Hinsichtlich der abhängigen Ansprüche und der weiteren Einzelheiten wird auf den
Akteninhalt verwiesen.
II.
1.
Die form- und fristgerecht eingelegte Beschwerde der Anmelderin ist zulässig.
Sie erweist sich aber als nicht begründet, da dem Fachmann der Scheinwerfer des
Anspruchs 1 durch die Druckschrift D2 nahegelegt wird und folglich gemäß § 1 Abs.
1 PatG i. V. m. § 4 PatG wegen fehlender erfinderischer Tätigkeit nicht patentfähig
ist.
Bei dieser Sachlage kann die Zulässigkeit der geltenden Patentansprüche
dahingestellt bleiben (vgl. BGH GRUR 1991, 120-122, insbesondere 121, II.1 -
Elastische Bandage).
Der zuständige Fachmann ist hier als berufserfahrener Entwicklungsingenieur im
Bereich der Konstruktion von Scheinwerfern für Fahrzeuge zu definieren, der über
einen Fachhochschulabschluss auf dem Gebiet der Lichttechnik oder eine
vergleichbare Qualifikation verfügt.
2.
Die Anmeldung betrifft einen Scheinwerfer für ein Fahrrad oder E-Bike sowie
ein Fahrrad oder E-Bike mit wenigstens einem solchen Scheinwerfer und ein
Verfahren zum Betreiben eines solchen Scheinwerfers.

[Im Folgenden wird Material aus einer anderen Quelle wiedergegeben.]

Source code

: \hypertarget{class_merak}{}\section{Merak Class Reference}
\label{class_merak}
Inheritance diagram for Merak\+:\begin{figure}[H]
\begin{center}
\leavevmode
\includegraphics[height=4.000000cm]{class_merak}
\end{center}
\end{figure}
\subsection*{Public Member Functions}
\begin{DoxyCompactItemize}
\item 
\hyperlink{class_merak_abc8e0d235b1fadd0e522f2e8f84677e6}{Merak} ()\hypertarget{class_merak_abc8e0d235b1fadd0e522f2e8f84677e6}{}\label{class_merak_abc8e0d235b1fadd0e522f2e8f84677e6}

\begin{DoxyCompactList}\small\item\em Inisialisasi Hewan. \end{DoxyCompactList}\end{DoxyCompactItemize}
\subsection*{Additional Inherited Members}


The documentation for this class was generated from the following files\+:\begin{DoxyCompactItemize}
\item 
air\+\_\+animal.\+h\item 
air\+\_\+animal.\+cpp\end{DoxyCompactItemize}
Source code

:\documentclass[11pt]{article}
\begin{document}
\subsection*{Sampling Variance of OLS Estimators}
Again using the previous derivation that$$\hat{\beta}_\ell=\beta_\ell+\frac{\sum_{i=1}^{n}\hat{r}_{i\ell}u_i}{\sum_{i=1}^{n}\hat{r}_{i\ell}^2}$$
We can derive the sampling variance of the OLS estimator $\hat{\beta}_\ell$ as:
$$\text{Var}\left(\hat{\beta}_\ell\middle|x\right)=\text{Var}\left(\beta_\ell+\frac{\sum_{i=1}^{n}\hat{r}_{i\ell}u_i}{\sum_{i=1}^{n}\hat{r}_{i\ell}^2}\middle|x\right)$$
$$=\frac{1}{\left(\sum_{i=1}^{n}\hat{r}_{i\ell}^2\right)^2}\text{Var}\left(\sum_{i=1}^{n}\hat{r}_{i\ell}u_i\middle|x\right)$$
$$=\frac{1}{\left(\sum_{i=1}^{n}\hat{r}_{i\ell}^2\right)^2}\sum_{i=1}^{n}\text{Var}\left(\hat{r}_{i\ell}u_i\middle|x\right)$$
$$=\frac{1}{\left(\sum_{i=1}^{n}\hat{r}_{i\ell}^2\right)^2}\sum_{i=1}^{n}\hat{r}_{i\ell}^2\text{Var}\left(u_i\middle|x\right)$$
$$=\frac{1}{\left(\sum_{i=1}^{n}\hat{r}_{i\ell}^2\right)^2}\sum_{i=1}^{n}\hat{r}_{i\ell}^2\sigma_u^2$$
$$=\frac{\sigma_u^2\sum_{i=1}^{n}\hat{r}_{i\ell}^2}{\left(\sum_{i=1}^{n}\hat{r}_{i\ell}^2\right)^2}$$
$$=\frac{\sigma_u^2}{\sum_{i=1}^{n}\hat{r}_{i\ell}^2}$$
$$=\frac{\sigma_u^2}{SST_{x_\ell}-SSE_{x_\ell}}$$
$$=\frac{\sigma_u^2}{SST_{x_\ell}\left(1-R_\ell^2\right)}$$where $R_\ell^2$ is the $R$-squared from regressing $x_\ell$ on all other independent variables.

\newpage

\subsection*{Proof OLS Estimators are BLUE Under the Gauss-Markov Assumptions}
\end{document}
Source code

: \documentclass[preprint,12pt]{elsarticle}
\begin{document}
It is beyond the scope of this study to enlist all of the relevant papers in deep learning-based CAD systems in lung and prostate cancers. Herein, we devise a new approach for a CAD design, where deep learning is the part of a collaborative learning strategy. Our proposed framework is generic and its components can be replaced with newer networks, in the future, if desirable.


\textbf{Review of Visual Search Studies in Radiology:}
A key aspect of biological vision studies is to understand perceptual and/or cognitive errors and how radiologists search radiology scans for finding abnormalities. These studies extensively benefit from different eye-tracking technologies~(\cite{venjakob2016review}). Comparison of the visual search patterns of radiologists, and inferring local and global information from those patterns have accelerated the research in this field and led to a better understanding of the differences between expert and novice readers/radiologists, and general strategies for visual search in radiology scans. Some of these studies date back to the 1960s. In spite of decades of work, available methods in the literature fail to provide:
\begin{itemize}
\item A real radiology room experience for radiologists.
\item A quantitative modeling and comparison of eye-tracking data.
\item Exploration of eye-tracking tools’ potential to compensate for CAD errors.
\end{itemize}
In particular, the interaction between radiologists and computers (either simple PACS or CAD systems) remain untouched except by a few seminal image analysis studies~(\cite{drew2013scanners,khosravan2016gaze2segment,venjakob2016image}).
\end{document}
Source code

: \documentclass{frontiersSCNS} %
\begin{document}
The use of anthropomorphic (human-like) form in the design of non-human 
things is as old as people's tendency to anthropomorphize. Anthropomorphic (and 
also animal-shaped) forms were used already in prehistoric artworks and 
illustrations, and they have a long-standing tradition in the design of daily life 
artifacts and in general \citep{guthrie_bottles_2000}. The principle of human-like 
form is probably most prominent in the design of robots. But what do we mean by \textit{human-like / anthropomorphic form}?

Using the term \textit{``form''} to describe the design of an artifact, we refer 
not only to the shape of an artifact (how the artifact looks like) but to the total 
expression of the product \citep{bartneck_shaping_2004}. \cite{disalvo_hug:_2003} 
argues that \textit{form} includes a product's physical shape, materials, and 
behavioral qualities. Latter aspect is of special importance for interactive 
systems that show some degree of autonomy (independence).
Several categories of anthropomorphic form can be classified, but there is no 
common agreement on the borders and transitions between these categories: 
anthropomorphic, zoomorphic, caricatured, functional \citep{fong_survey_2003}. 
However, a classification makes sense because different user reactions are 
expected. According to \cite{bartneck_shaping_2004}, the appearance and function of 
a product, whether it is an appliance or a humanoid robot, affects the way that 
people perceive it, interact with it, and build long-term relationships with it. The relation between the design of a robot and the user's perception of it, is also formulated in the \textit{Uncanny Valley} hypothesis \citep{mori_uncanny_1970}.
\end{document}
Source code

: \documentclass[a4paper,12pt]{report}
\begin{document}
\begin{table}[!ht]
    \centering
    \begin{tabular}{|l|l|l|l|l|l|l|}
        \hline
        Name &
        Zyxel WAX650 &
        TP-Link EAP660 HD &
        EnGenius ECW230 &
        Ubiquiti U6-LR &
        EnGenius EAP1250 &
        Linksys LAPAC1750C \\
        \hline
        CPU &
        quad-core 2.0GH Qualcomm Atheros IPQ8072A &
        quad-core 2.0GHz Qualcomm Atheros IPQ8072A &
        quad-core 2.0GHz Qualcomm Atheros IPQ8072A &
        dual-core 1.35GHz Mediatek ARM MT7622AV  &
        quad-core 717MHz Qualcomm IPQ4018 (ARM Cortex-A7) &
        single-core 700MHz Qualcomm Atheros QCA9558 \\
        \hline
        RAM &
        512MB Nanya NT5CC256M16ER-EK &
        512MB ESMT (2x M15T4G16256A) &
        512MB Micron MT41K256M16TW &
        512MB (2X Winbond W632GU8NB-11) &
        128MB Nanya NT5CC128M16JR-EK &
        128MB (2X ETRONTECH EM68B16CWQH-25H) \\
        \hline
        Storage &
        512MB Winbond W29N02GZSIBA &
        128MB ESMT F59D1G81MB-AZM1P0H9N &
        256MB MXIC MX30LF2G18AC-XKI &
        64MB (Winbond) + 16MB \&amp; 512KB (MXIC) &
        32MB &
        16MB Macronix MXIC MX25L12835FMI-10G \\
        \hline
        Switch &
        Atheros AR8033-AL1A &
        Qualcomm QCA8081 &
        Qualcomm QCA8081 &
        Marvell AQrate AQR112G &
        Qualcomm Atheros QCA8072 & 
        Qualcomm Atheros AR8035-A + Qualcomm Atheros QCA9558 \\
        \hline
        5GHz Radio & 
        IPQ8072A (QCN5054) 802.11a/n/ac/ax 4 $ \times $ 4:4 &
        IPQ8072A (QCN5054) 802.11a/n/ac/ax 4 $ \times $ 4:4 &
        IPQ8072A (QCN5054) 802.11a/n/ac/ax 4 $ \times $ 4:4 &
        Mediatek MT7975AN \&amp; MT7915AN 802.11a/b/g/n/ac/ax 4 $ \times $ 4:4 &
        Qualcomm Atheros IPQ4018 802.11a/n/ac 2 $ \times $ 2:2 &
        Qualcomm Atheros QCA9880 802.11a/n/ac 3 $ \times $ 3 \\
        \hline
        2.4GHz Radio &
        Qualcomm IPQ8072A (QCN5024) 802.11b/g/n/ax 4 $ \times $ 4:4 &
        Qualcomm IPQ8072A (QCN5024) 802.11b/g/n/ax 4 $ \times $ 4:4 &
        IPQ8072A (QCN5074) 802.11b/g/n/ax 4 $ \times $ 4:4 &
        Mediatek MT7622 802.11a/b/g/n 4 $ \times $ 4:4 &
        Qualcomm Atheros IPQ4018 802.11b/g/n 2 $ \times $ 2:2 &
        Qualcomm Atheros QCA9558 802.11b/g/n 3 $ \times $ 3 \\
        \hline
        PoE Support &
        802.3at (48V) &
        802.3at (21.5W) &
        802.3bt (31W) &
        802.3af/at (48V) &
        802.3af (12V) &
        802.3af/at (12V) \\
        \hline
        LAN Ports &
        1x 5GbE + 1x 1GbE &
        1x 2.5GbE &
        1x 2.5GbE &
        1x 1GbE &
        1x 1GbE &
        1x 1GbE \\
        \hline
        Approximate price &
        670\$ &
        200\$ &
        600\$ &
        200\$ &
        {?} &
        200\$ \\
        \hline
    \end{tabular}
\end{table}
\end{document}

Scheinwerfer an Fahrzeugen dienen in der Regel dazu, während der Fahrt den
Bereich vor dem Fahrzeug auszuleuchten und selbst erkannt zu werden. Dabei führt
die von den Leuchteinheiten im Betrieb erzeugte Wärme zu einer Erwärmung des
Scheinwerfers. Zur Vermeidung unzulässig hoher Temperaturen kann mit einem
Temperatursensor die Temperatur des Scheinwerfers im Bereich der Leuchtdioden
zwar erfasst und abhängig von der Temperatur ein Dimmen der Leuchteinheiten
eingeleitet werden, doch reduziert dies in nachteiliger Weise gleichzeitig auch die
Beleuchtungsstärke im gesamten Ausleuchtbereich des Scheinwerfers, vgl.
Beschreibungsseite 1, Zeilen 14 bis 23.
Vor diesem Hintergrund liegt der Anmeldung als technisches Problem die Aufgabe
zugrunde, einen Scheinwerfer, ein Fahrzeug oder E-Bike sowie ein Verfahren zum
Betreiben eines Scheinwerfers zur Verfügung zu stellen, bei dem der Scheinwerfer
mit zulässigen Temperaturen betrieben werden kann und trotzdem wichtige
Ausleuchtbereiche des Scheinwerfers optimal oder maximal ausgeleuchtet werden,
vgl. Beschreibungsseite 2, Zeilen 1 bis 6.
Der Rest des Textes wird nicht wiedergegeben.